Um etwas (gedanklich) begreifen zu können, muss die vom Gehirn
aufgenommene Information entsprechend verarbeitet, also zunächst
(ein)geordnet werden. Ein Ordnungsprozess bedarf aber grundsätzlich
eines Bezugs, ansonsten Ordnung beliebig bleibt; damit gelingt die
Verarbeitung neuer Information nur, wenn sie in Relation zu bereits
residenter Information gebracht werden kann.

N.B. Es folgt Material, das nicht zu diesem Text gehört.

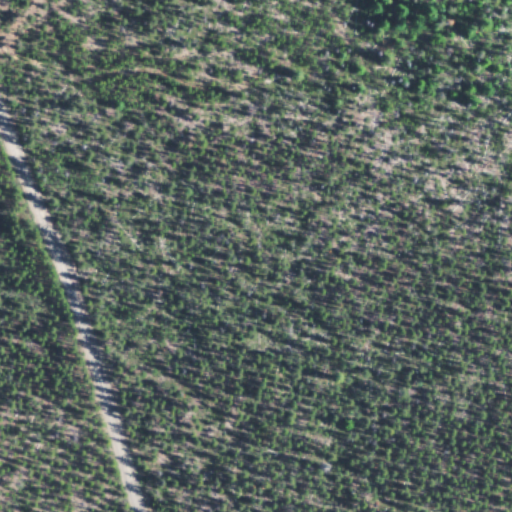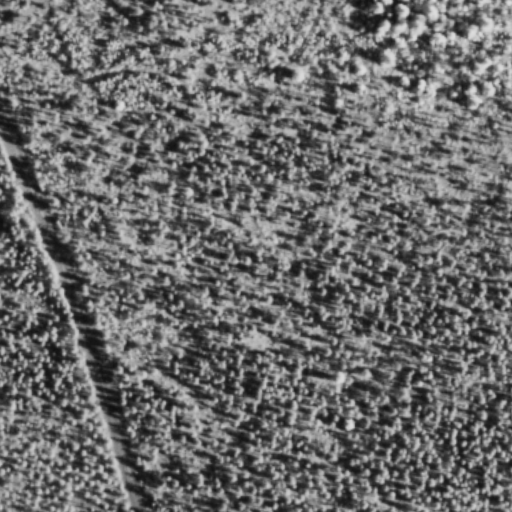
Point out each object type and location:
road: (79, 304)
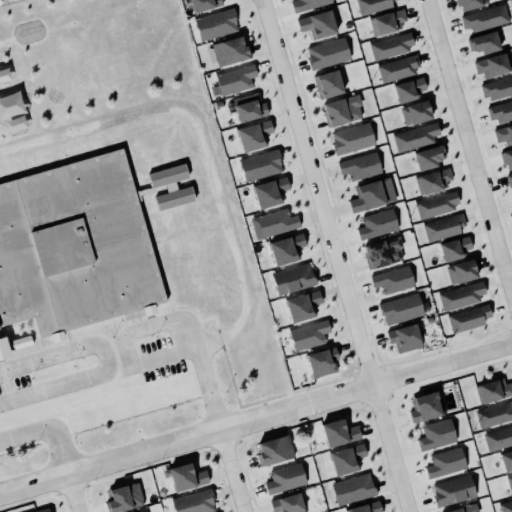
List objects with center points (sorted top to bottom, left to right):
building: (468, 2)
building: (201, 3)
building: (204, 4)
building: (304, 4)
building: (308, 4)
building: (470, 4)
building: (369, 5)
building: (372, 5)
building: (485, 18)
building: (385, 20)
building: (387, 21)
building: (214, 22)
building: (315, 22)
building: (215, 24)
building: (317, 24)
building: (483, 42)
building: (389, 44)
building: (391, 45)
building: (228, 49)
building: (230, 51)
building: (326, 52)
building: (327, 53)
building: (491, 63)
building: (493, 65)
building: (397, 68)
building: (398, 68)
building: (233, 78)
building: (233, 80)
building: (326, 82)
building: (327, 84)
building: (496, 87)
building: (496, 88)
building: (408, 89)
building: (408, 89)
building: (247, 107)
building: (339, 108)
building: (342, 110)
building: (499, 111)
building: (416, 112)
building: (251, 133)
building: (502, 134)
building: (253, 135)
building: (416, 136)
building: (350, 137)
building: (352, 138)
road: (469, 147)
building: (429, 157)
building: (506, 157)
building: (507, 158)
building: (359, 164)
building: (260, 165)
building: (360, 166)
building: (509, 179)
building: (432, 180)
building: (433, 180)
building: (170, 186)
building: (267, 190)
building: (270, 192)
building: (370, 193)
building: (372, 194)
building: (511, 197)
building: (436, 205)
building: (375, 222)
building: (273, 223)
building: (377, 224)
building: (443, 227)
building: (73, 244)
building: (74, 247)
building: (454, 248)
building: (286, 249)
building: (381, 250)
building: (383, 253)
road: (335, 255)
building: (461, 271)
building: (293, 278)
building: (393, 280)
building: (459, 294)
building: (461, 295)
building: (302, 306)
building: (401, 308)
building: (468, 318)
road: (189, 327)
building: (308, 335)
building: (404, 337)
building: (404, 338)
building: (12, 345)
road: (175, 355)
road: (110, 361)
building: (322, 362)
building: (492, 389)
building: (493, 390)
building: (424, 407)
building: (424, 407)
building: (493, 413)
building: (494, 414)
road: (256, 418)
building: (339, 432)
road: (46, 433)
building: (435, 434)
building: (436, 434)
building: (497, 436)
building: (498, 438)
building: (272, 448)
building: (274, 450)
building: (506, 458)
building: (346, 459)
building: (506, 460)
building: (443, 461)
building: (445, 462)
road: (232, 470)
building: (185, 476)
building: (283, 477)
building: (285, 478)
building: (509, 482)
building: (509, 482)
building: (351, 487)
building: (353, 488)
building: (451, 489)
building: (453, 490)
road: (74, 492)
building: (121, 496)
building: (124, 497)
building: (194, 502)
building: (285, 502)
building: (287, 503)
building: (505, 506)
building: (365, 507)
building: (461, 507)
building: (464, 508)
building: (43, 510)
building: (142, 511)
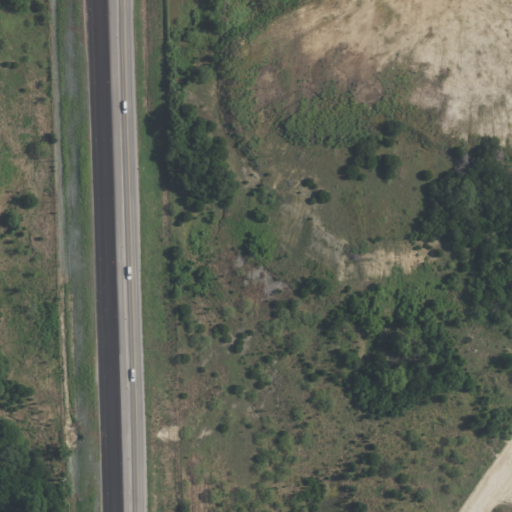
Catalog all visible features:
road: (110, 124)
road: (118, 380)
road: (493, 486)
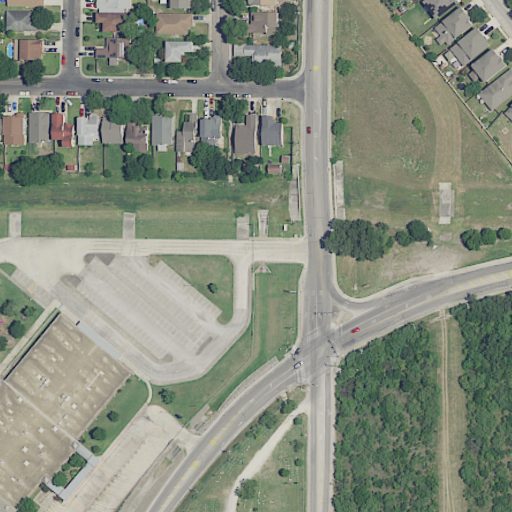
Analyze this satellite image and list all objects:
building: (402, 0)
building: (265, 2)
building: (25, 3)
building: (114, 3)
building: (182, 4)
building: (439, 6)
road: (501, 12)
building: (112, 21)
building: (22, 22)
building: (173, 23)
building: (264, 23)
building: (453, 26)
road: (72, 45)
road: (222, 45)
building: (470, 46)
building: (116, 48)
building: (28, 49)
building: (178, 50)
building: (261, 54)
building: (487, 66)
road: (110, 90)
building: (498, 90)
road: (268, 91)
building: (509, 112)
building: (0, 120)
building: (39, 127)
building: (112, 129)
building: (162, 129)
building: (14, 130)
building: (63, 130)
building: (88, 130)
building: (211, 131)
building: (272, 131)
building: (137, 134)
building: (187, 135)
building: (246, 136)
road: (316, 136)
road: (159, 247)
road: (240, 278)
road: (448, 290)
road: (171, 291)
road: (124, 305)
road: (345, 305)
road: (354, 331)
road: (125, 348)
traffic signals: (322, 351)
road: (321, 391)
building: (51, 407)
building: (53, 411)
road: (231, 422)
road: (130, 440)
road: (267, 449)
road: (92, 458)
park: (261, 468)
road: (140, 470)
road: (62, 493)
road: (47, 500)
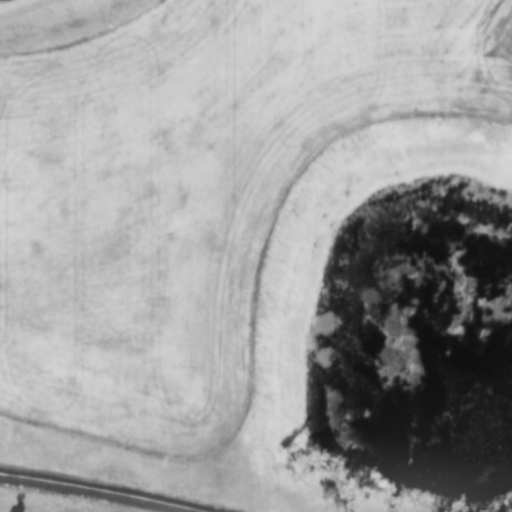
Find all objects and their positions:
railway: (102, 489)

Diese (wie ich annehme, mittlerweile allgemeingültigen) Zusammenhänge
lassen m.E. den Schluss zu, dass Menschen immer dann in ihrer
Wahrnehmung und Beurteilung von Sachverhalten, Phänomenen usf.,
notwendigerweise zu unterschiedlichen Auffassungen gelangen, wenn kein
verbindlicher Bezug gegeben ist. Gleichgültig, ob dieser grundsätzlich
nicht existiert oder aus vielfältigsten Gründen (unversönlich sich
entgegenstehende Sichtweisen) nicht hergestellt werden kann.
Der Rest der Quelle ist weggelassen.